In July 2017, Premier Oil said that about 1 billion barrels of oil had been discovered off Mexico’s coast. What will the oil discovery bring to the Gulf of Mexico?
In a word, controversy. More oil will mean not only more drilling and platforms over the water but an expansion in the onshore infrastructure that supports extraction. As I argue in the book, the real environmental damage from the oil and gas industry comes from the onshore facilities.
In your book, you discussed the growth coast, with houses, hotels, and condominium towers replacing vital natural vegetation in less than two decades. It has become a controversial topic of how can we balance environmental protection and economic growth. Could you please share your thoughts on this topic?
We know how to achieve that balance; we just don’t give it much priority. As a common practice, the Gulf states and others connected to the Gulf by rivers dumped raw sewage into the bays and bayous of the Gulf until the 1970s and the Clean Water Act. We nearly killed many of those bays, wiped out the greater majority of their seagrass beds—vital to healthy productive estuaries.

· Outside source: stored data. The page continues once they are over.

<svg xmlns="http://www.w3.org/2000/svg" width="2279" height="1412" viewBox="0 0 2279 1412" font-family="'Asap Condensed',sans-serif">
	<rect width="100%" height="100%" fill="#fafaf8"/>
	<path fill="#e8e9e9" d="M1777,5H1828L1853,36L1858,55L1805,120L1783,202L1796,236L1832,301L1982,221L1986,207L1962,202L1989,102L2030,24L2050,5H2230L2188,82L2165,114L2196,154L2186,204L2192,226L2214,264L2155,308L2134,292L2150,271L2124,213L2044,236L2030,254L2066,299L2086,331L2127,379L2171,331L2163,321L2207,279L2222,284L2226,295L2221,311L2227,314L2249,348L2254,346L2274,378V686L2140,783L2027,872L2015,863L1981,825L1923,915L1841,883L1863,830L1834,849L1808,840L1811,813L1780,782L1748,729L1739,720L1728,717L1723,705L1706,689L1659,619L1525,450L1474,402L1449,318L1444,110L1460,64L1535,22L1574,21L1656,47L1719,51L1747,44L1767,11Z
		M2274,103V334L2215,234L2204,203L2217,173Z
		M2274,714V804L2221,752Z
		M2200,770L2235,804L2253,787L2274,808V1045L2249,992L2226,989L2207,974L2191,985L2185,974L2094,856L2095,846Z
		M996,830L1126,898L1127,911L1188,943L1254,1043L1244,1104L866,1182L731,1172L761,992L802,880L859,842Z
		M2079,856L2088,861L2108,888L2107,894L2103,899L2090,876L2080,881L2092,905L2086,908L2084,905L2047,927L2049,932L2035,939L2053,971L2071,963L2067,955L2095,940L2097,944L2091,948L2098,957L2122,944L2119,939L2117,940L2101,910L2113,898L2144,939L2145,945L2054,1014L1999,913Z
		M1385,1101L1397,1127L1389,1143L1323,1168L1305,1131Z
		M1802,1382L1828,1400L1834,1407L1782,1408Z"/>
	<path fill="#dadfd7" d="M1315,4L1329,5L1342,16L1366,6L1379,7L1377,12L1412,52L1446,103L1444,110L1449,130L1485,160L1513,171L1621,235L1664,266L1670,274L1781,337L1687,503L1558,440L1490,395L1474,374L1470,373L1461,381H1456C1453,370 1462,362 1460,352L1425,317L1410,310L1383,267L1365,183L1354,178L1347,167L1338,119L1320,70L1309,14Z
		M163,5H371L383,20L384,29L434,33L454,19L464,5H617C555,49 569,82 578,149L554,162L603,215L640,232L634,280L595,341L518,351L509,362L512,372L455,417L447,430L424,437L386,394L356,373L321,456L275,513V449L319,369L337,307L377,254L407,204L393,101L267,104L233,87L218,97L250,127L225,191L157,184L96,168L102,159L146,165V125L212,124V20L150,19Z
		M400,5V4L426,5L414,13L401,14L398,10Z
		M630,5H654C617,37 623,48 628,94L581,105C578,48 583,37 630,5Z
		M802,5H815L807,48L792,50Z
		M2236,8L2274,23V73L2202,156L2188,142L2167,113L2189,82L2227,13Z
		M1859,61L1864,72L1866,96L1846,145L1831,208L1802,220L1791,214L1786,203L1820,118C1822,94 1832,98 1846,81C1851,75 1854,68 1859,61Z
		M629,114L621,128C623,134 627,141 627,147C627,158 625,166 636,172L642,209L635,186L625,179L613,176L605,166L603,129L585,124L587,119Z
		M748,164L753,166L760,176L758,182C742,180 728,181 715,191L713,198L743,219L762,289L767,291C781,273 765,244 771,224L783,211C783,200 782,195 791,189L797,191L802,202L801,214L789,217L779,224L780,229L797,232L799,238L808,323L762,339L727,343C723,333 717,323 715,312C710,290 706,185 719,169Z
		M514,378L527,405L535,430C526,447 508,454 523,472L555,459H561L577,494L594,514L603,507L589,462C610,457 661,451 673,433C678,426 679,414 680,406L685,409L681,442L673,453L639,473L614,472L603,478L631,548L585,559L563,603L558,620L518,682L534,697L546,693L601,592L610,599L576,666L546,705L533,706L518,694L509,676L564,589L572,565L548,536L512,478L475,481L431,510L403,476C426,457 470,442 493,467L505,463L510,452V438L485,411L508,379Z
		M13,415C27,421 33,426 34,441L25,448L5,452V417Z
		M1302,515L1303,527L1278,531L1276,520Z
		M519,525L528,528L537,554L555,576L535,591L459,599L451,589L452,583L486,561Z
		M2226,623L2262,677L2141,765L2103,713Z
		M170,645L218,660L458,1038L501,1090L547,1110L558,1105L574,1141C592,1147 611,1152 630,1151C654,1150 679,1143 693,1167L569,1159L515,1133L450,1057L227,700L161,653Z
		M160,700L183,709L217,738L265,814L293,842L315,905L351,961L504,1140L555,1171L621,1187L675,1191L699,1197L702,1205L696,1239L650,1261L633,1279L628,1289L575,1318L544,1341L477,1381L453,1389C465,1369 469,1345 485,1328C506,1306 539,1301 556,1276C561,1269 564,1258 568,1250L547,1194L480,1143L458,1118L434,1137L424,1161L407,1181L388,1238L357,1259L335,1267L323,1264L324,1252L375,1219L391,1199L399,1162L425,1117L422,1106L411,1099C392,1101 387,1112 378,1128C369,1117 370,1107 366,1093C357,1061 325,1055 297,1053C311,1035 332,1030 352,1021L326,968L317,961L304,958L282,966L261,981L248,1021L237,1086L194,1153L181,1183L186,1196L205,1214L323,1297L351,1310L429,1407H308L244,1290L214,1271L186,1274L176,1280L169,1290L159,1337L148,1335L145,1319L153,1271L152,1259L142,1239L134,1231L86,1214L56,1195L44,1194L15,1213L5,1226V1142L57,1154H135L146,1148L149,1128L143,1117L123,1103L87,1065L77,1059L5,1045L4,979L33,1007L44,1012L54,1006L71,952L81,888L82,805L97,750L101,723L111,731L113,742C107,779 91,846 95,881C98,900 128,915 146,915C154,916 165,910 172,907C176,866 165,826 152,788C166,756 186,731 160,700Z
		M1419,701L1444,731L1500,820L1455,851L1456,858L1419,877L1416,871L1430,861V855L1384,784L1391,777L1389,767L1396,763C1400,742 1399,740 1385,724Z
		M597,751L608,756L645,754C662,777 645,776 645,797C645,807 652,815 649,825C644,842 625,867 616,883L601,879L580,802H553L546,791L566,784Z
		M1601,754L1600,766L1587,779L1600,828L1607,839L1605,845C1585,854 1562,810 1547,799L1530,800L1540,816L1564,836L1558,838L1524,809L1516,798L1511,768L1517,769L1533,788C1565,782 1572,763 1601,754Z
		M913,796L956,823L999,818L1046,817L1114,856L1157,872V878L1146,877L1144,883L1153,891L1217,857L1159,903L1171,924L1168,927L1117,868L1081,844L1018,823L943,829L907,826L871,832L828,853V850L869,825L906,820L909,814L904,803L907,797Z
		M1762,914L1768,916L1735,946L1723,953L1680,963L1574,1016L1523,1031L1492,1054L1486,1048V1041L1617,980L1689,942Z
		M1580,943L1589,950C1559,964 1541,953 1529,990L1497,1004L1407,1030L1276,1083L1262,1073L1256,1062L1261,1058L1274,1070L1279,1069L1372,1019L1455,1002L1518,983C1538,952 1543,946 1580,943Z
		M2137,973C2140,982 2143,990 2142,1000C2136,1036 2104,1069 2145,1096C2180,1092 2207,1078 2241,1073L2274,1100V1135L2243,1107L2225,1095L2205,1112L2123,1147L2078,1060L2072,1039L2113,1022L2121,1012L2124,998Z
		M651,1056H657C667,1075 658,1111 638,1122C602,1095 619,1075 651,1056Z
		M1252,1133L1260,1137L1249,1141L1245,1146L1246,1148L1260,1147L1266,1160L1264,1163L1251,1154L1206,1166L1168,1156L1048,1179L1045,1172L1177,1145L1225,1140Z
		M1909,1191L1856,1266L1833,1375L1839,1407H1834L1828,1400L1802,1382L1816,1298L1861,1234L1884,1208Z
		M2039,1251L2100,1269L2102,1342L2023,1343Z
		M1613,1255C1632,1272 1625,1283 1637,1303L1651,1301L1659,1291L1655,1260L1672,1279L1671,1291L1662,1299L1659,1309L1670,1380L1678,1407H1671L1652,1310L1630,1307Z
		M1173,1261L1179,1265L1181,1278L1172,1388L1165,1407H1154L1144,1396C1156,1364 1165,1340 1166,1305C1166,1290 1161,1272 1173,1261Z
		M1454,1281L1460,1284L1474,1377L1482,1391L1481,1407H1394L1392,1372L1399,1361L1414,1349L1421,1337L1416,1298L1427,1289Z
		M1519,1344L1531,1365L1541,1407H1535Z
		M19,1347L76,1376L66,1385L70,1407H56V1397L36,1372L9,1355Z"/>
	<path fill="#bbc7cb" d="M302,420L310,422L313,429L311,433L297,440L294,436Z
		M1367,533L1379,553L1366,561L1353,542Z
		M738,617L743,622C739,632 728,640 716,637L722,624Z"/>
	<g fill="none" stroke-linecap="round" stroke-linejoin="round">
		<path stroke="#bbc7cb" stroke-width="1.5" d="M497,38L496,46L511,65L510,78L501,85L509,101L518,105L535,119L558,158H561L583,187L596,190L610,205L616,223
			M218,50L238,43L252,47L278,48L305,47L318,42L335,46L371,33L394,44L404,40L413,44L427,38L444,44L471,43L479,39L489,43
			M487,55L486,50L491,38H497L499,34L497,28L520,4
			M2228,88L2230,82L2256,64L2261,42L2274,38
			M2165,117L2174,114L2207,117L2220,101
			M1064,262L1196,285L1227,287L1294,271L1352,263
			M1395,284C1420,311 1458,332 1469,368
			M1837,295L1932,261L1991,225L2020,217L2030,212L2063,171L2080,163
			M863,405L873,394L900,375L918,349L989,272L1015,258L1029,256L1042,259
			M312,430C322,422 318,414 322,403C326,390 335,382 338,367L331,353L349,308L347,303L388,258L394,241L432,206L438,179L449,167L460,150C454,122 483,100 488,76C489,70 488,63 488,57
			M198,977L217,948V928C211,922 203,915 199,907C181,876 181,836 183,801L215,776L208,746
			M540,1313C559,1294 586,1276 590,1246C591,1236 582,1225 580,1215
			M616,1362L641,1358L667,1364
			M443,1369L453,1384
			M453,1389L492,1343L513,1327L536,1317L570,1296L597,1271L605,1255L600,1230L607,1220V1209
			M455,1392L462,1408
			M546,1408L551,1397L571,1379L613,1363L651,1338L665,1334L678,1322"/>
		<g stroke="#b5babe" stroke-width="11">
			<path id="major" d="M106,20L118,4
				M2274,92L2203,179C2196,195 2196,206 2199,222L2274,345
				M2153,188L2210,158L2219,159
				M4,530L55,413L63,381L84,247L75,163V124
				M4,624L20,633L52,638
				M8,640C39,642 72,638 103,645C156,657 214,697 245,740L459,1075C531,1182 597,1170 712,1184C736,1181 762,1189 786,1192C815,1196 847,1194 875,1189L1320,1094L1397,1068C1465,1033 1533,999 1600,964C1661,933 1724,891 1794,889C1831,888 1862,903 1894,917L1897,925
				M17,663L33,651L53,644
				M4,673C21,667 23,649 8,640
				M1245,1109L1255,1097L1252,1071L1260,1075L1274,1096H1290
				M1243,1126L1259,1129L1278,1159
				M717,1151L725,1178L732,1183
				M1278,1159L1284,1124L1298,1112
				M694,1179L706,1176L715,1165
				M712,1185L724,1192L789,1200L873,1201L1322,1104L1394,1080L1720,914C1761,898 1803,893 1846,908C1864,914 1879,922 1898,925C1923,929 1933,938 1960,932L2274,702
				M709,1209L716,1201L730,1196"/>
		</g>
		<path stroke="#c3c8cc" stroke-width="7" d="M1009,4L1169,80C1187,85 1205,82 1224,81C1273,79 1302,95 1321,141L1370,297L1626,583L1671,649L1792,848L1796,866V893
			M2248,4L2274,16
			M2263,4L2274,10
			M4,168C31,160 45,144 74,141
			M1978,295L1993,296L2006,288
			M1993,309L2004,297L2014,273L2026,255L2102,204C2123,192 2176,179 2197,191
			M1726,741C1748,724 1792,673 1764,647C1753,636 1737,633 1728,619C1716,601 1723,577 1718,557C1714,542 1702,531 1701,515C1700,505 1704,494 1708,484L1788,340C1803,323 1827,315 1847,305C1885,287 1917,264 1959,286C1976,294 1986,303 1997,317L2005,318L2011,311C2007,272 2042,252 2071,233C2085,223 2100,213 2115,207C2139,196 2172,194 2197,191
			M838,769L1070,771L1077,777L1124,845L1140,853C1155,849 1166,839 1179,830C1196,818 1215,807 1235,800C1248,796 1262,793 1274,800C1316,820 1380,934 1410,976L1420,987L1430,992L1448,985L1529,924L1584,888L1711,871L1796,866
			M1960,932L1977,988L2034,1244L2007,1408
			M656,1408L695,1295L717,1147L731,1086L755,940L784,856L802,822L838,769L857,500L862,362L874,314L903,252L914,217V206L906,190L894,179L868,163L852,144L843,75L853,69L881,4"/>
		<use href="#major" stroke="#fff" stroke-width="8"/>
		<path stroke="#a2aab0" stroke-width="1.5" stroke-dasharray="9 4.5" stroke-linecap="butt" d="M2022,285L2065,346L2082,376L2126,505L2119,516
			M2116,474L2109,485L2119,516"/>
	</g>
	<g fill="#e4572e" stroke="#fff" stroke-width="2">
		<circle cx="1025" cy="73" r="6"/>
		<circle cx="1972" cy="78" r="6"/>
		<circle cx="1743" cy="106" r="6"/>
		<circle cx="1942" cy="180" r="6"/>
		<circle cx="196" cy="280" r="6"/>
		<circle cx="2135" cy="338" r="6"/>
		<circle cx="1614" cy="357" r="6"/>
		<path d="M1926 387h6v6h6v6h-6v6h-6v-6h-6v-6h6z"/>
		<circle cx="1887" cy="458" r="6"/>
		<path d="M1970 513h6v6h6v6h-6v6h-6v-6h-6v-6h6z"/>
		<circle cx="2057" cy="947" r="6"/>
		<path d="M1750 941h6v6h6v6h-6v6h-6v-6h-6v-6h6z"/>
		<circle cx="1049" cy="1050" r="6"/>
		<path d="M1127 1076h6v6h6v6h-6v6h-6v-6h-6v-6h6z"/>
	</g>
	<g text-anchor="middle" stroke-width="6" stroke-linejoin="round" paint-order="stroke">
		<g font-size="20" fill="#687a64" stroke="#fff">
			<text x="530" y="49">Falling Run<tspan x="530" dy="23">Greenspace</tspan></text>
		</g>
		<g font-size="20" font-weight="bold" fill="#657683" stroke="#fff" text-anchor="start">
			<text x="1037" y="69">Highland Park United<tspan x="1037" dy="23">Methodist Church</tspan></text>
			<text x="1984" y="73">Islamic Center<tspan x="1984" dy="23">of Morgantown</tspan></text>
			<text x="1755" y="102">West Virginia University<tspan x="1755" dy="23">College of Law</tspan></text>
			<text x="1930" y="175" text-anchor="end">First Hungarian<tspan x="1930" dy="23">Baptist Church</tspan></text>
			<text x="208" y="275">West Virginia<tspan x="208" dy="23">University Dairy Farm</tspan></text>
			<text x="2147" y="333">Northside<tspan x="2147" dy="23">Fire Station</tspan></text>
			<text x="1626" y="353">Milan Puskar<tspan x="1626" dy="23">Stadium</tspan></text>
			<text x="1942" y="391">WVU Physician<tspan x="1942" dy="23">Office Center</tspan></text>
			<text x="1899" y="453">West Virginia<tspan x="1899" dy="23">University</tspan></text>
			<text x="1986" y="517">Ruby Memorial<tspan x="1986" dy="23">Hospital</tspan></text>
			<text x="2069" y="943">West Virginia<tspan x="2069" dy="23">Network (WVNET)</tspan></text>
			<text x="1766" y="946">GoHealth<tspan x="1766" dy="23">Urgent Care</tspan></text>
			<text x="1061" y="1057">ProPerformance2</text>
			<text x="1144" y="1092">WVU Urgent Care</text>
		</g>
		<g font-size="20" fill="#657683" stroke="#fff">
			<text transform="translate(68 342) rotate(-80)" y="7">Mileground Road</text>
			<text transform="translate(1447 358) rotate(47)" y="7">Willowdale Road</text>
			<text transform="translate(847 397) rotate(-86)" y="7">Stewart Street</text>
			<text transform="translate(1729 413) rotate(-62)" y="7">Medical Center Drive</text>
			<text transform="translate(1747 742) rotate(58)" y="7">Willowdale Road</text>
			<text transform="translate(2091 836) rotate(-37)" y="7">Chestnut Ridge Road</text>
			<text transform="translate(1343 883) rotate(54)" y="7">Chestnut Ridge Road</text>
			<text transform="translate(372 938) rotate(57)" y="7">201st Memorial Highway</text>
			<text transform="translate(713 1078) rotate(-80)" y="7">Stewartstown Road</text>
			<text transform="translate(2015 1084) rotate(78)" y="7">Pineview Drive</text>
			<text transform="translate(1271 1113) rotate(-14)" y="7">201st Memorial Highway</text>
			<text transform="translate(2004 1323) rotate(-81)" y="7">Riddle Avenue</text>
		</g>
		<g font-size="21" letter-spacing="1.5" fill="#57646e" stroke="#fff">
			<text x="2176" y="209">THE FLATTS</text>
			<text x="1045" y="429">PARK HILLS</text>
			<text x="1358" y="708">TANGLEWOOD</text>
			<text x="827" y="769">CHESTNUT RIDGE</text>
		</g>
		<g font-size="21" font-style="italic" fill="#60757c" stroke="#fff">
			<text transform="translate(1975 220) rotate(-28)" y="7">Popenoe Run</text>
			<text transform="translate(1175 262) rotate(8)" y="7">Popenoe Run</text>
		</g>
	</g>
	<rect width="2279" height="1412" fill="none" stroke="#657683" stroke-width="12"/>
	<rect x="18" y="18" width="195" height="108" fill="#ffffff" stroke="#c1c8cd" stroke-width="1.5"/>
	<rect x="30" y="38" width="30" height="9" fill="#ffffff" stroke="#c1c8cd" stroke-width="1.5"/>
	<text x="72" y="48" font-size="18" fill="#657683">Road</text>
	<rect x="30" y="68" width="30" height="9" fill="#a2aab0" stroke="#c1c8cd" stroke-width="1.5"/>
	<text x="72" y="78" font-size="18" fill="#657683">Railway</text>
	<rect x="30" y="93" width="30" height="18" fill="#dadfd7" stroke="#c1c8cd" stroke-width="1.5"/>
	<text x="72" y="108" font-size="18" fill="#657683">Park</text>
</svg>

When we stopped and cleaned up these waters, they came back to life. More people live on these waters today, but nearly all are healthier than when fewer people lived beside them. Bird life I never saw as a kid, including the bald eagle, returned to Gulf shores because sea life was thriving again. We could roll back the Gulf of Mexico dead zone quite easily if we stopped sending agricultural effluent down the Mississippi River. We have learned to protect mangroves and coastal mashes and recognized the benefits to ourselves when we do.
What we lack is the political will to be smart about living with nature by not polluting it, not managing it, not altering it, not re-engineering it, not putting concrete and asphalt where the living shoreline should exist.